Transcribed page contents:
####

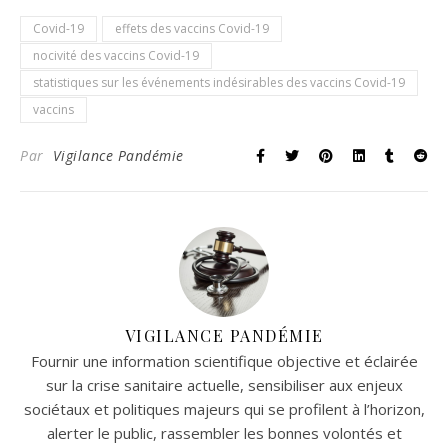
Covid-19
effets des vaccins Covid-19
nocivité des vaccins Covid-19
statistiques sur les événements indésirables des vaccins Covid-19
vaccins
Par
Vigilance Pandémie
VIGILANCE PANDÉMIE
Fournir une information scientifique objective et éclairée
sur la crise sanitaire actuelle, sensibiliser aux enjeux
sociétaux et politiques majeurs qui se profilent à l’horizon,
alerter le public, rassembler les bonnes volontés et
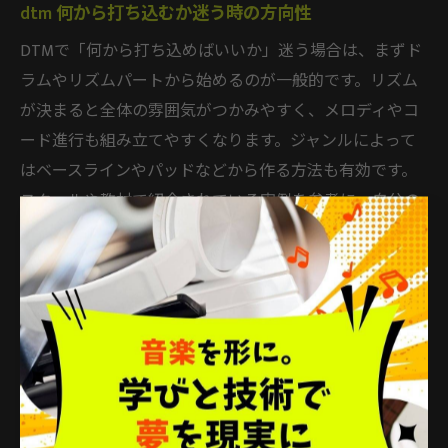
dtm 何から打ち込むか迷う時の方向性
DTMで「何から打ち込めばいいか」迷う場合は、まずド
ラムやリズムパートから始めるのが一般的です。リズム
が決まると全体の雰囲気がつかみやすく、メロディやコ
ード進行も組み立てやすくなります。ジャンルによって
はベースラインやパッドなどから作る方法も有効です。
スクールや教材で紹介されている実例を参考に、自分の
得意なパートから着手するのも良いでしょう。
効率的な学習で作曲力を着実に伸ばすコツ
作曲力を伸ばすには、効率的な練習法が不可欠です。代
表的な方法として、毎日短時間でも曲作りを習慣化し、
完成までのプロセスを繰り返すことが挙げられます。ま
た、他人の楽曲を分析して構成やアレンジを研究するこ
とも有効です。スクールの課題やフィードバックを活用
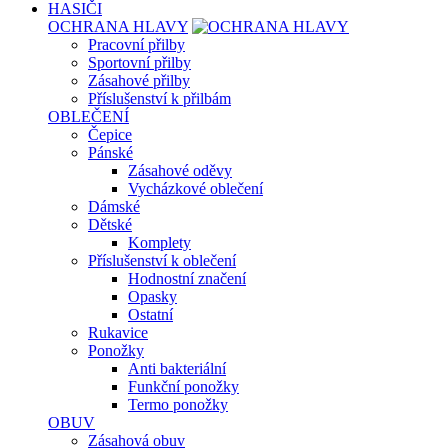
HASIČI
OCHRANA HLAVY
Pracovní přilby
Sportovní přilby
Zásahové přilby
Příslušenství k přilbám
OBLEČENÍ
Čepice
Pánské
Zásahové oděvy
Vycházkové oblečení
Dámské
Dětské
Komplety
Příslušenství k oblečení
Hodnostní značení
Opasky
Ostatní
Rukavice
Ponožky
Anti bakteriální
Funkční ponožky
Termo ponožky
OBUV
Zásahová obuv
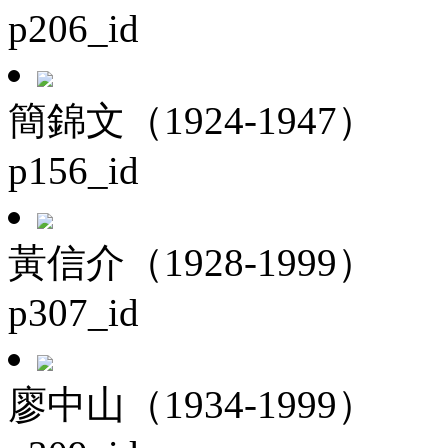
p206_id
簡錦文（1924-1947）
p156_id
黃信介（1928-1999）
p307_id
廖中山（1934-1999）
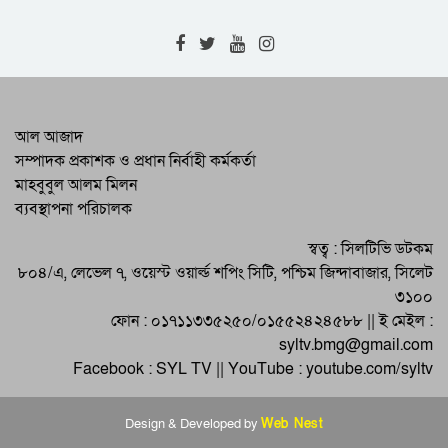
শাল্লায় বর্ষার পানিতে গোসল করতে নেমে
বিদ্যুৎস্পৃষ্ট হয়ে ২ কিশোরের মৃত্যু
র‌্যাবের অভিয়ানে বিভিন্ন জেলায় গ্রেফতার ৫ ||
মাদক উদ্ধার || জরিমানা
নগরবাসীর জীবনমান উন্নয়নে পরিকল্পিত
আল আজাদ
উন্নয়নের বিকল্প নেই : সিসিক প্রশাসক
সম্পাদক প্রকাশক ও প্রধান নির্বাহী কর্মকর্তা
মাহবুবুল আলম মিলন
শিক্ষক মুরাদ আহমদের মৃত্যুতে শোকসভা ও
ব্যবস্থাপনা পরিচালক
দোয়া মাহফিল অনুষ্ঠিত
নিরাপদ ও বাসযোগ্য নগর গড়তে পর্যাপ্ত
স্বত্ব : সিলটিভি ডটকম
আলোকসজ্জা গুরুত্বপূর্ণ : সিসিক প্রশাসক
৮০৪/এ, লেভেল ৭, ওয়েস্ট ওয়ার্ল্ড শপিং সিটি, পশ্চিম জিন্দাবাজার, সিলেট
৩১০০
ফোন : ০১৭১১৩৩৫২৫০/০১৫৫২৪২৪৫৮৮ || ই মেইল :
syltv.bmg@gmail.com
Facebook : SYL TV || YouTube : youtube.com/syltv
Design & Developed by
Web Nest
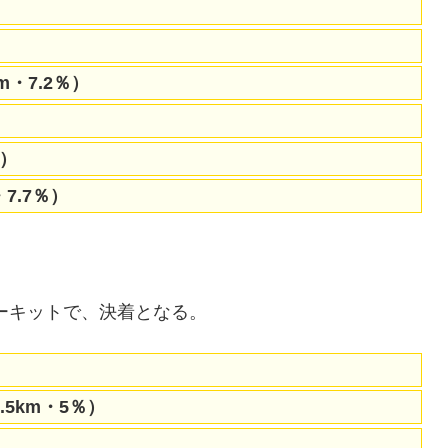
0m・7.2％）
5）
7.7％）
サーキットで、決着となる。
（1.5km・5％）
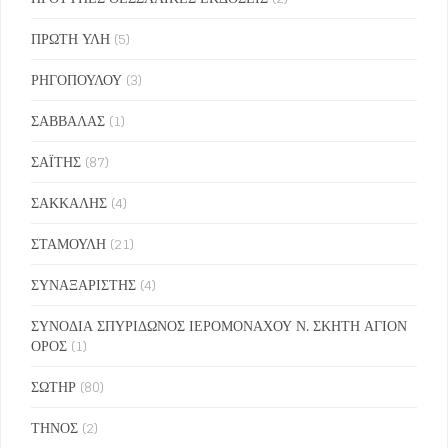
ΠΡΩΤΗ ΥΛΗ
(5)
ΡΗΓΟΠΟΥΛΟΥ
(3)
ΣΑΒΒΑΛΑΣ
(1)
ΣΑΪΤΗΣ
(87)
ΣΑΚΚΑΛΗΣ
(4)
ΣΤΑΜΟΥΛΗ
(21)
ΣΥΝΑΞΑΡΙΣΤΗΣ
(4)
ΣΥΝΟΔΙΑ ΣΠΥΡΙΔΩΝΟΣ ΙΕΡΟΜΟΝΑΧΟΥ Ν. ΣΚΗΤΗ ΑΓΙΟΝ
ΟΡΟΣ
(1)
ΣΩΤΗΡ
(80)
ΤΗΝΟΣ
(2)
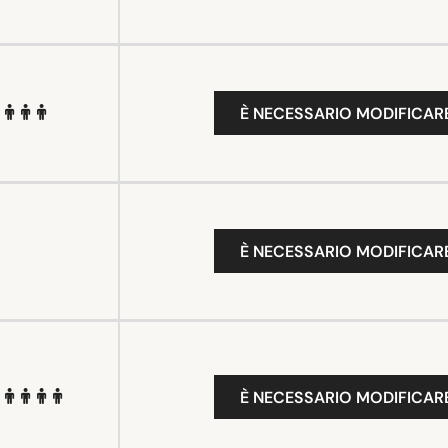
È NECESSARIO MODIFICARE
È NECESSARIO MODIFICARE
È NECESSARIO MODIFICARE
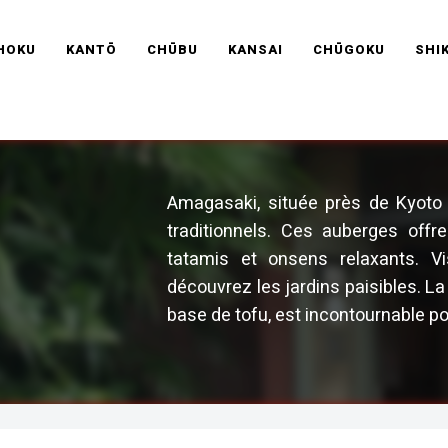
RAVEL FRANCE
HOKU
KANTŌ
CHŪBU
KANSAI
CHŪGOKU
SHI
Amagasaki, située près de Kyoto 
traditionnels. Ces auberges offr
tatamis et onsens relaxants. V
découvrez les jardins paisibles. L
base de tofu, est incontournable p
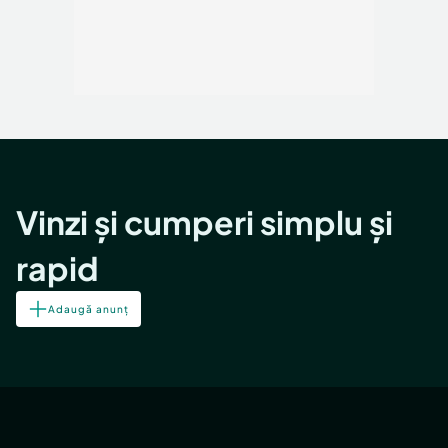
Vinzi și cumperi simplu și
rapid
Adaugă anunț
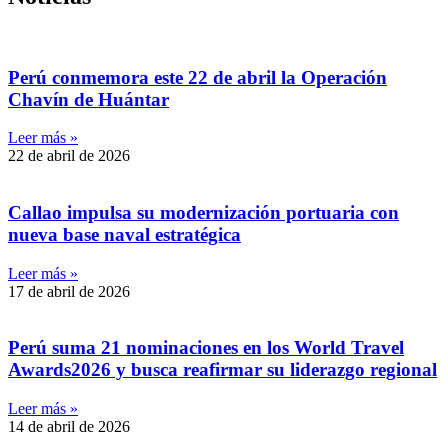
Perú conmemora este 22 de abril la Operación
Chavín de Huántar
Leer más »
22 de abril de 2026
Callao impulsa su modernización portuaria con
nueva base naval estratégica
Leer más »
17 de abril de 2026
Perú suma 21 nominaciones en los World Travel
Awards2026 y busca reafirmar su liderazgo regional
Leer más »
14 de abril de 2026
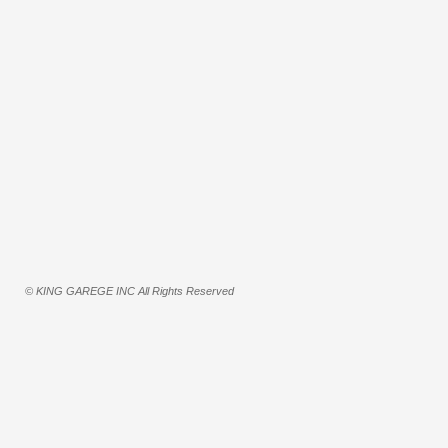
© KING GAREGE INC All Rights Reserved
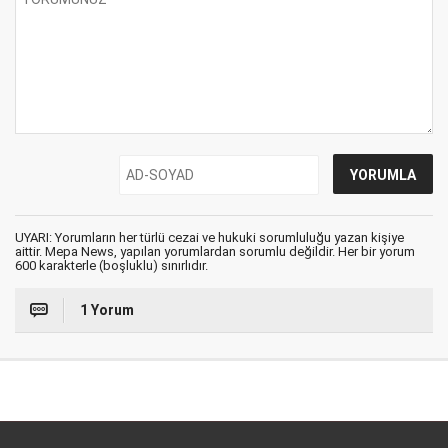
UYARI: Yorumların her türlü cezai ve hukuki sorumluluğu yazan kişiye
aittir. Mepa News, yapılan yorumlardan sorumlu değildir. Her bir yorum
600 karakterle (boşluklu) sınırlıdır.
1 Yorum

####

Your answer must be the exact lines of the records from the first one through the line containing "はベースラインやパッドなどから作る方法も有効です。", with no pictures in it.

Covid-19
effets des vaccins Covid-19
nocivité des vaccins Covid-19
statistiques sur les événements indésirables des vaccins Covid-19
vaccins
Par
Vigilance Pandémie
VIGILANCE PANDÉMIE
Fournir une information scientifique objective et éclairée
sur la crise sanitaire actuelle, sensibiliser aux enjeux
sociétaux et politiques majeurs qui se profilent à l’horizon,
alerter le public, rassembler les bonnes volontés et
dtm 何から打ち込むか迷う時の方向性
DTMで「何から打ち込めばいいか」迷う場合は、まずド
ラムやリズムパートから始めるのが一般的です。リズム
が決まると全体の雰囲気がつかみやすく、メロディやコ
ード進行も組み立てやすくなります。ジャンルによって
はベースラインやパッドなどから作る方法も有効です。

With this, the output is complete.